What Is Trust Litigation?
Trust litigation is where a Beneficiary or Trustee or even an heir of a Trust feel their legal rights are trampled upon and need legal counsel to represent them in court. Typically, the trust litigation is between the Trustee vs. the Beneficiary/ heir. Many issues can arise, and mostly due to transparency, the beneficiary feels the Trustee may be self-dealing. Self-dealing is where the Trustee puts their needs and wants before the Beneficiaries. Now, the Trustee knows they have the fiduciary duty to put everyone above their self-interest first and to comply with the wishes of the Trustor.
What is the First Step the Trustee Should Take?
So, what happens to a living trust at death? Upon the death of the owner of a living trust, the successor trustee will take over. The first step is to contact the investment firm that is holding the living trust or the attorney representing the trust owner. They will have the necessary documents (the trust agreement) to begin executing the provisions of the trust.
A change of ownership
If the trust holds real property, the next step is to bestow title in the successor trustee to ensure that the property will be handled according to the settlor’s wishes. An affidavit ought to be recorded with a certified copy of the death certificate against each real property held in a living trust.
This process transfers the property’s title from the deceased settlor to the new trustees. A change of ownership form is typically recorded simultaneously with the affidavit. If the trust transfers real property from parents or children by any means exempt from property tax reassessment, the trustee must complete the proper exemption form. An attorney is recommended to help prepare these documents.
Pot-Trust
A Pot Trust is a trust set up for several beneficiaries, typically children. The purpose of a Pot Trust is to keep the funds in one “pot” until a later event. For example, at the death of the parents, the assets may be kept in one pot until all the children have graduated from college or reached age 25. By doing this, parents can ensure that each child has enough to go get a good start in life.
Let us say that there are 2 children ages 18 and 22 at the death of the parents and there are $400,000 in assets. Assume that the 22-year old went to a school costing $50,000 per year and has now graduated. If the 18-year old went to the same school, without a pot trust, their entire inheritance would go toward their education. With a pot trust, once they are both out of college, the trust would split, and each would get $100,000. Once the pot trust terminates, the remaining balance could be distributed outright or in further trust.

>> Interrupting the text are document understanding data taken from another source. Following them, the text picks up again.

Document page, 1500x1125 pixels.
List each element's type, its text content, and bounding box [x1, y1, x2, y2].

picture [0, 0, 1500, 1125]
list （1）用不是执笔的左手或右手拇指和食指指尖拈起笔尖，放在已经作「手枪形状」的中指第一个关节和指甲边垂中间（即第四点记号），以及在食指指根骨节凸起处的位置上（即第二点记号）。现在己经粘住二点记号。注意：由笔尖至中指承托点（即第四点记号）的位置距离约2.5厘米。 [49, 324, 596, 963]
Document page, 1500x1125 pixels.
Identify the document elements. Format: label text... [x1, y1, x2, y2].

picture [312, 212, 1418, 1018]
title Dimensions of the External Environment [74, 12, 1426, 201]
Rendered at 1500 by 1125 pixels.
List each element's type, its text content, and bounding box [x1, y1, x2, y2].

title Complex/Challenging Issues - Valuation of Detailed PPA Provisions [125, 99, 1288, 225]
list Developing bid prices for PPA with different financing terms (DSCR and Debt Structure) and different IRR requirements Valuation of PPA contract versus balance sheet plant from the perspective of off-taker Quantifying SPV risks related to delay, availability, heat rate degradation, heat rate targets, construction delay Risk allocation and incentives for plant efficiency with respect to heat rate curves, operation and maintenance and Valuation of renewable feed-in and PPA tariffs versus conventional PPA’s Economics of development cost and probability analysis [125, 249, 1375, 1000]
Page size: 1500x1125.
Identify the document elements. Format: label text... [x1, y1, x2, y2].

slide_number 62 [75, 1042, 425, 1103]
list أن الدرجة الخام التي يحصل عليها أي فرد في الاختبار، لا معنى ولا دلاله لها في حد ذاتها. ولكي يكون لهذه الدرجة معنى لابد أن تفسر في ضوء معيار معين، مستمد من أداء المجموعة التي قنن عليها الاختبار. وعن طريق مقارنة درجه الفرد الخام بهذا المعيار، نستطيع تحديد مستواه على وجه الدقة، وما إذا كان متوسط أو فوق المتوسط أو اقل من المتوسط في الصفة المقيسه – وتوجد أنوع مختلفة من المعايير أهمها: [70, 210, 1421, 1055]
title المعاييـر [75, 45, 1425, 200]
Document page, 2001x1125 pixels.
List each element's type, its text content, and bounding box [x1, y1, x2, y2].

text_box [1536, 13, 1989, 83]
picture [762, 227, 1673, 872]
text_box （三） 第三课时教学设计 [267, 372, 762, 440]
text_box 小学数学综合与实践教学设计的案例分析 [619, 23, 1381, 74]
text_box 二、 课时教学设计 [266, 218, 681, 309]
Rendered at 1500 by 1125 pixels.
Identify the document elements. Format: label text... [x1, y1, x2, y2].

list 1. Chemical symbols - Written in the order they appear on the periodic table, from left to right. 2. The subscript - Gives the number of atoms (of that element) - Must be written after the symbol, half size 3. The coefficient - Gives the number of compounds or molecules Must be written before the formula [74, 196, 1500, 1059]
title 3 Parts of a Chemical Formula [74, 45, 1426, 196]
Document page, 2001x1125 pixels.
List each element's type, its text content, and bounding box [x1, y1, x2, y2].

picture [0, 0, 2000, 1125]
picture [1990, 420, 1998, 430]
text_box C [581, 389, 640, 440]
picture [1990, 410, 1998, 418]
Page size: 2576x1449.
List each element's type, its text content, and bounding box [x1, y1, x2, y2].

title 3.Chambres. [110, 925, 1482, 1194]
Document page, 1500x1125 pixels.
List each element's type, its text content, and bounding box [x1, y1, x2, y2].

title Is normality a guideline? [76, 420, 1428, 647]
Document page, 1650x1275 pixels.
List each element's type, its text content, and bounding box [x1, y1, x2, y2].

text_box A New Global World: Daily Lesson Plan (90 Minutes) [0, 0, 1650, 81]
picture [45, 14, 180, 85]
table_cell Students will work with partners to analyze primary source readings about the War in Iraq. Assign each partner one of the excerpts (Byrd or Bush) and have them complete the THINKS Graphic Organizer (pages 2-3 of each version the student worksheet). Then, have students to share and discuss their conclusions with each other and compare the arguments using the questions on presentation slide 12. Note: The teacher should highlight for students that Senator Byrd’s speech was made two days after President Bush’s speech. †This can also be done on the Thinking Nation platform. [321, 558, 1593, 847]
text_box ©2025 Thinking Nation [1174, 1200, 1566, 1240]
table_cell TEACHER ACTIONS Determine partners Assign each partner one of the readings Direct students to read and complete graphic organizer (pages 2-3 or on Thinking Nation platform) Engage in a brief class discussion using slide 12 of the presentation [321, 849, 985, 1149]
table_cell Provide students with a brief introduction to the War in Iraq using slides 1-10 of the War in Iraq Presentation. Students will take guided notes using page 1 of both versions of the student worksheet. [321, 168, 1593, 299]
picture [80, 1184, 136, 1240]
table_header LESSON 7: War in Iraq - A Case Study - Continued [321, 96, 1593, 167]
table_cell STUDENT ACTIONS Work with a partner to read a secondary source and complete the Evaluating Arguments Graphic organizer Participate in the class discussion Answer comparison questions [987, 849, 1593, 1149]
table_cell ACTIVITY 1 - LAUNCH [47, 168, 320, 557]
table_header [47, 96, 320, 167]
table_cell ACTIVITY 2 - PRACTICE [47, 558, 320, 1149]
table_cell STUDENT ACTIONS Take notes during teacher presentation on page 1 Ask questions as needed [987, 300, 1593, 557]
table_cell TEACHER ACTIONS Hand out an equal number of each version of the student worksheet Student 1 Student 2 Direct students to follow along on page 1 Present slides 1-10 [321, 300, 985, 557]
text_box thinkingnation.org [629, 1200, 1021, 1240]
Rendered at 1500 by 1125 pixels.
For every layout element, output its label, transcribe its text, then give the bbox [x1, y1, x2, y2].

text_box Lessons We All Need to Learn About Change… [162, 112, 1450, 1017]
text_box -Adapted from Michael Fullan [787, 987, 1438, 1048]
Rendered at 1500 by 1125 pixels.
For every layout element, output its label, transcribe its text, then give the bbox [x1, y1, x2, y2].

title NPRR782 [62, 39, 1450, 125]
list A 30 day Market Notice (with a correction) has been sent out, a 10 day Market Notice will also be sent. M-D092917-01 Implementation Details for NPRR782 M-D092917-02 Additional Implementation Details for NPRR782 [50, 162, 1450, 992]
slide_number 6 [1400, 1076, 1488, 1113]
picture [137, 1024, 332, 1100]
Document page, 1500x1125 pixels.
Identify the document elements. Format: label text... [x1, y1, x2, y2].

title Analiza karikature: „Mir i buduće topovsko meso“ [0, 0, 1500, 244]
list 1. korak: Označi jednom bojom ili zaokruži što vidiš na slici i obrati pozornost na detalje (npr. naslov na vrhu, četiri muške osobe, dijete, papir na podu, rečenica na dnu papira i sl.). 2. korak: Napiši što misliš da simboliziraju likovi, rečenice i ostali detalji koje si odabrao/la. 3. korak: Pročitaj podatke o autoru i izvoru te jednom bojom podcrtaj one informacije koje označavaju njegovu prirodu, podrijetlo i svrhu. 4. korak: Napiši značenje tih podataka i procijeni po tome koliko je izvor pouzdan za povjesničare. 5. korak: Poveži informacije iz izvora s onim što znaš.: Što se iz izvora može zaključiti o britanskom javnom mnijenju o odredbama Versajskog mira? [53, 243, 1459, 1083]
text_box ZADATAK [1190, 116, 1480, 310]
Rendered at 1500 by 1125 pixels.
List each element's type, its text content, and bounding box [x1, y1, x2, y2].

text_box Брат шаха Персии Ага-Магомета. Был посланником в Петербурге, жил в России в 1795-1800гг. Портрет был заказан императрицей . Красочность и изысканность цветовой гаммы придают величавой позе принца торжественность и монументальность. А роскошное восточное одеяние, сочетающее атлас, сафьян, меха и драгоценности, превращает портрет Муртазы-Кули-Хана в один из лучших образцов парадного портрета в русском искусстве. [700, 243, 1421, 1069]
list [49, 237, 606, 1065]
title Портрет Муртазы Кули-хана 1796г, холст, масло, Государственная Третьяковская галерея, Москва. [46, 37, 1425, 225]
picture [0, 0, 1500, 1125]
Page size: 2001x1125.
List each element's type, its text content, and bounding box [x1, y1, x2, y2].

What to do after a passing
Get the death certificate. You will need to get as many original death certificates when settling a trust after death based on how many bank accounts, properties, etc., you must receive the original death certificates. Contact Social Security if necessary. Many times, a check might need to be returned based on when the SSI check was received, after the death of the grantor.
Inventory Trust Assets
Inventory Trust Assets. It takes time to collect all assets, documents, and control them, so no loss of assets occurs. Review Trust Investments: Depending on the number of investments can complicate matters. Many times, a financial advisor may be necessary to understand the ramifications of selling, reinvesting, etc.
Set up a Record-keeping system: Setting up bookkeeping is the foundation of the trust administration process. Identify all beneficiaries and heirs: To add to the time, the Trustee will need to contact the heirs and beneficiaries as to the status of the Trust process. There is a reasonable time frame; the Trustee must get back with the Beneficiary with answers. The above list is just a preview of the full breadth of steps of an accurately complete trust administration process.
How long does it take to get an inheritance?
What if the Beneficiary has been waiting for more than 18 months? If you are the Beneficiary, hopefully, you have been in the loop of the current standings. If not, then, you will need to start by gathering information like the following:
1. Copy of the Trust
2. Banking information
3. Asset updates
How Does the Trust End?
Depending on the terms of the trust, it may be dissolved after all the trust property has been distributed. But, if the terms call for something other than direct distribution to heirs, it may be necessary to maintain the trust for a period. For instance, the trust owner may have left money to a minor child which would require that the trust retain the funds until the child reaches the age of majority in the state of the child’s residence. If that is the case, the trustee will remain responsible for the trust until it is time to make the final distributions.